• **Activity**
Revise the Clyde Aspevig biography below, beginning at the words "This biography from" and stopping after "New York City.", with "studio" replaced by "workshop".

*** Text under study

This biography from the Archives of AskART:
| Inspired by the sagebrush and wide open horizons of Wyoming and
Montana, Clyde Aspevig is a landscape painter who does sketches on
location and finishes the work in his studio. Although he was
trained to be an art educator, he has had little formal training as a
painter, but has studied the work of artists he much admires including
John Singer Sargent, Anders Zorn, and Winslow Homer.
His
obvious talent has won him prestigious recognition including the
Frederic Remington Award and the Robert M. Lougheed Memorial Award,
both from the National Cowboy Hall of Fame. He is a member of the
Northwest Rendezvous Group, and is the first Montana artist since
Charlie Russell to exhibit at Grand Central Galleries in New York City.

******
*** Extracted information

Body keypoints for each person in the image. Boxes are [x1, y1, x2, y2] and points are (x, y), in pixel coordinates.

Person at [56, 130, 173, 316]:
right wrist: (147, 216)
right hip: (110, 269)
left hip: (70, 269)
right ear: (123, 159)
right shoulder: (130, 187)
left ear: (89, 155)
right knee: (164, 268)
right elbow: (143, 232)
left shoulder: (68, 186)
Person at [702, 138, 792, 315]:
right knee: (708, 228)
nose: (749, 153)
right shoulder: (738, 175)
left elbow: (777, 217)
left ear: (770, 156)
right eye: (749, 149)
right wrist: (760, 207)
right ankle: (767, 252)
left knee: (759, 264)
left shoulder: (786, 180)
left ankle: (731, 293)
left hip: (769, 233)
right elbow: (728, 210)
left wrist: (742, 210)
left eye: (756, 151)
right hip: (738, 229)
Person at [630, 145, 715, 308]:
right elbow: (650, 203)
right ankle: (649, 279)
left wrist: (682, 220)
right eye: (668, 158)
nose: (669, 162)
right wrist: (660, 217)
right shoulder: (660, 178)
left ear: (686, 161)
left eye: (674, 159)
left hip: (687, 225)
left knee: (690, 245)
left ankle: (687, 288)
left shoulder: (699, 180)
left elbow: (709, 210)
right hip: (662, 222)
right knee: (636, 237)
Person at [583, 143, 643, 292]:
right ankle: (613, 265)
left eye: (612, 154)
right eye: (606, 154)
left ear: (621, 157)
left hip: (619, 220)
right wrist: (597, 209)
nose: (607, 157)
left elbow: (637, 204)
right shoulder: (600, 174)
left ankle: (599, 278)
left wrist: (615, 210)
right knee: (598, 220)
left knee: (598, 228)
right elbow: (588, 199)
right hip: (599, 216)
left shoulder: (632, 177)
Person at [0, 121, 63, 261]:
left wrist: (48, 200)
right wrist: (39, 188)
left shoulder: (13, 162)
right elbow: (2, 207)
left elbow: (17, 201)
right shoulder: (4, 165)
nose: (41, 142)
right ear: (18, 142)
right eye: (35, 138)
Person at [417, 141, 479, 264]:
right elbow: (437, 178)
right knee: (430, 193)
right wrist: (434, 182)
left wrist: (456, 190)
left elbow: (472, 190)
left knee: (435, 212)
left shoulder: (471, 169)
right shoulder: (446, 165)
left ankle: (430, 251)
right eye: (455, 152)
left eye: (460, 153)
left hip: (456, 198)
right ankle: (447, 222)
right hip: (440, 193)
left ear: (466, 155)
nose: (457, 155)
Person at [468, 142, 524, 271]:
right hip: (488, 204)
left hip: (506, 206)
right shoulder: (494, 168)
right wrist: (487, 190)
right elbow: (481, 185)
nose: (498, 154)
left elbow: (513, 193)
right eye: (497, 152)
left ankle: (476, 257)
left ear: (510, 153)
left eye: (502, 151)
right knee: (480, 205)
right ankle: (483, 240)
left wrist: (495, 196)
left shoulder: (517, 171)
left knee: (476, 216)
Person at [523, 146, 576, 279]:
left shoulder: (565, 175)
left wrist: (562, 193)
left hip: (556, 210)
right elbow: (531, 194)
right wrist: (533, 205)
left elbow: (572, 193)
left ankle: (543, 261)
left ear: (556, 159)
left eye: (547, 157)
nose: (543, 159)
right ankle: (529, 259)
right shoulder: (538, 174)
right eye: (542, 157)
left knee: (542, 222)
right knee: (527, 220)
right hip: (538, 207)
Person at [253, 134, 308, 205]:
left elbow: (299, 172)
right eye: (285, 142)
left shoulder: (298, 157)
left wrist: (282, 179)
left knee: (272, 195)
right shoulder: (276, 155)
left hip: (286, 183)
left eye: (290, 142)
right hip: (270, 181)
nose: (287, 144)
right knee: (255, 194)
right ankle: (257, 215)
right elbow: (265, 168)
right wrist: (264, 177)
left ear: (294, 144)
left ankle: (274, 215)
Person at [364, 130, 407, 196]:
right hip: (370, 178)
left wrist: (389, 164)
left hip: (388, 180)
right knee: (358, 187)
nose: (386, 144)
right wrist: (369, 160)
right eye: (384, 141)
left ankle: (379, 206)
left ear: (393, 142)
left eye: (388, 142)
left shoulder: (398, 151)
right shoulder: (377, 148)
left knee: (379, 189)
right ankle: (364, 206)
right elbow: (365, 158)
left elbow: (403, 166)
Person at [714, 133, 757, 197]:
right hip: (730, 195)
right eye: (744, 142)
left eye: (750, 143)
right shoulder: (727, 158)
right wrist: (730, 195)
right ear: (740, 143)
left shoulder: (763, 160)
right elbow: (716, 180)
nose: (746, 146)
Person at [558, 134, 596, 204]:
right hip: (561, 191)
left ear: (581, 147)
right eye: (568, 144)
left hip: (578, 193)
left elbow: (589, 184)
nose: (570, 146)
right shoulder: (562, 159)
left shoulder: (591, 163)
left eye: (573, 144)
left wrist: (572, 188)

******

• **Output of the exercise**
This biography from the Archives of AskART:
| Inspired by the sagebrush and wide open horizons of Wyoming and
Montana, Clyde Aspevig is a landscape painter who does sketches on
location and finishes the work in his workshop. Although he was
trained to be an art educator, he has had little formal training as a
painter, but has studied the work of artists he much admires including
John Singer Sargent, Anders Zorn, and Winslow Homer.
His
obvious talent has won him prestigious recognition including the
Frederic Remington Award and the Robert M. Lougheed Memorial Award,
both from the National Cowboy Hall of Fame. He is a member of the
Northwest Rendezvous Group, and is the first Montana artist since
Charlie Russell to exhibit at Grand Central Galleries in New York City.